France 24 reports Austria, Germany, and the Netherlands are removing all restrictions on the use of coal to fuel power plants and are reopening shuttered plants to keep their electric power grids from collapsing because of the loss of Russian natural gas upon which each country had become reliant.
“The cabinet has decided to immediately withdraw the restriction on production for coal-fired power stations from 2002 to 2024,” Rob Jetten, the Dutch minister for climate and energy policy, told journalists, France 24 reports.
Before the announcement, the Netherlands had limited fossil fuel plants to providing no more than a third of the electric power generated in the country.

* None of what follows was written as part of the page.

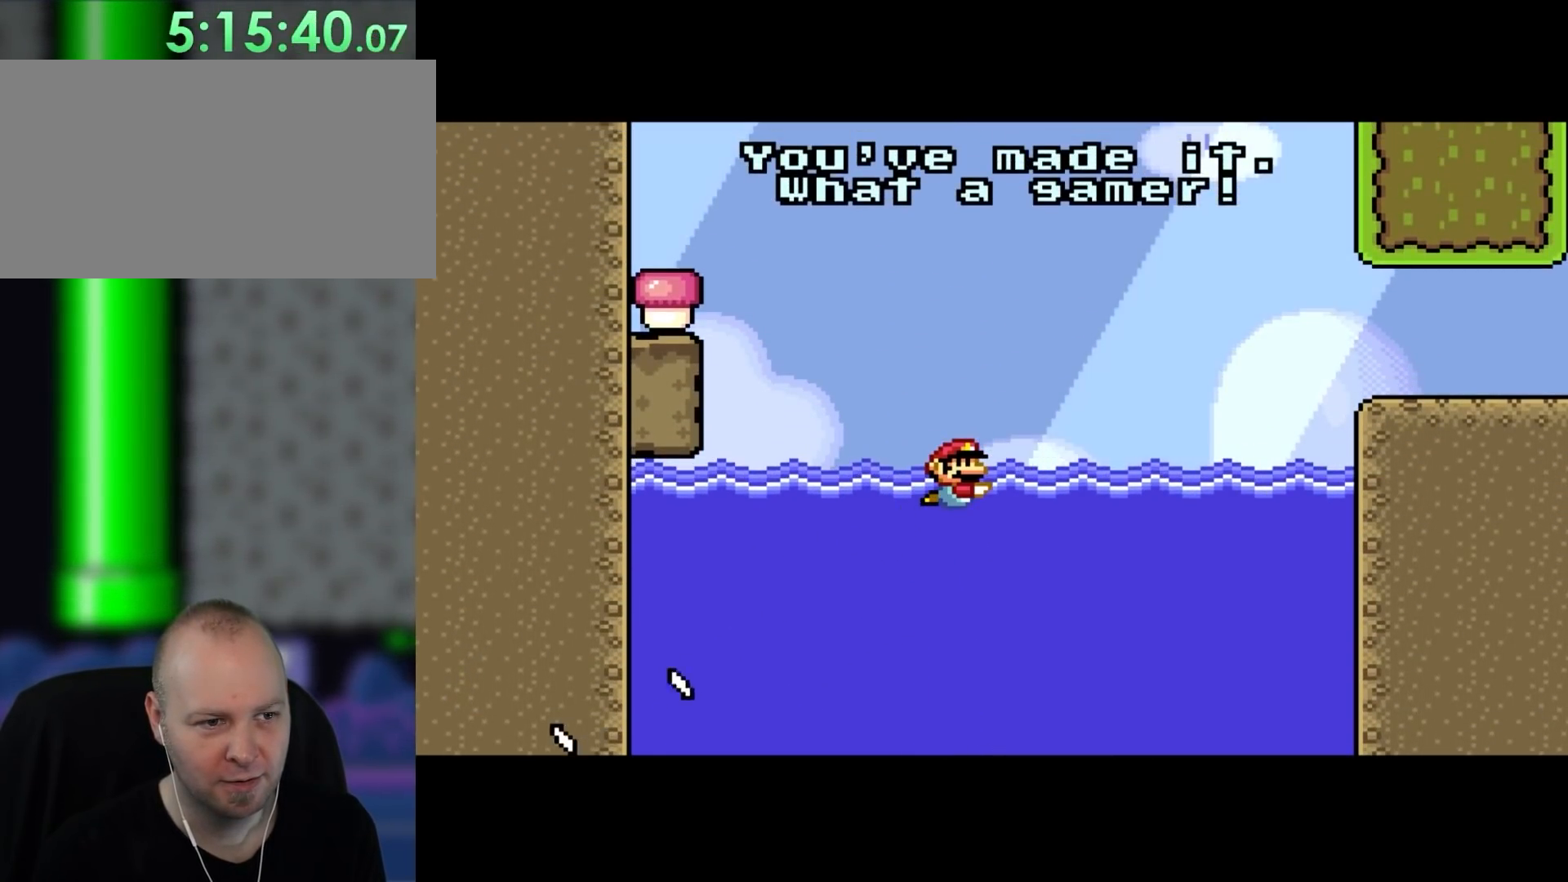
{"dt_ms": 1000, "buttons": [], "events": [[133, "DPAD_UP", "up"], [333, "DPAD_UP", "down"], [483, "B", "down"], [567, "B", "up"], [867, "DPAD_UP", "up"]]}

While reaffirming its commitment to phase out coal use by 2030, Germany announced it was restarting previously shuttered coal power plants after Gazprom cut deliveries via the Nord Stream gas pipeline last week.
Green Party representative Robert Habeck, vice chancellor of Germany and federal minister for economic affairs and climate action, told France 24 the government’s decision to revert to coal was ‘bitter, but indispensable for reducing gas consumption.'”
Austria announced it was working with the country’s main electricity supplier to bring a closed coal-fueled power station in the southern city of Mellach back online because of the loss of natural gas from Russia.
In addition to addressing electric power shortfalls tied to the war in Ukraine, some European countries are moving to produce domestic supplies of gas to ensure they are not left without power in the event of other crises limiting access to foreign energy, Euractiv reports.
The Dutch, for example, announced a joint Dutch-German North Sea natural gas drilling operation that had been blocked by the German state of Lower Saxony was now moving forward, the German state having withdrawn its objections. Drilling is expected to begin in 2024.
In addition, Albania, Italy, Romania, and Slovakia are all moving forward with plans to develop domestic reserves of natural gas, Euractiv reports.
For many EU governments, energy security, or at least the desire to have electric power and thus stay in political power, are evidently trumping climate commitments.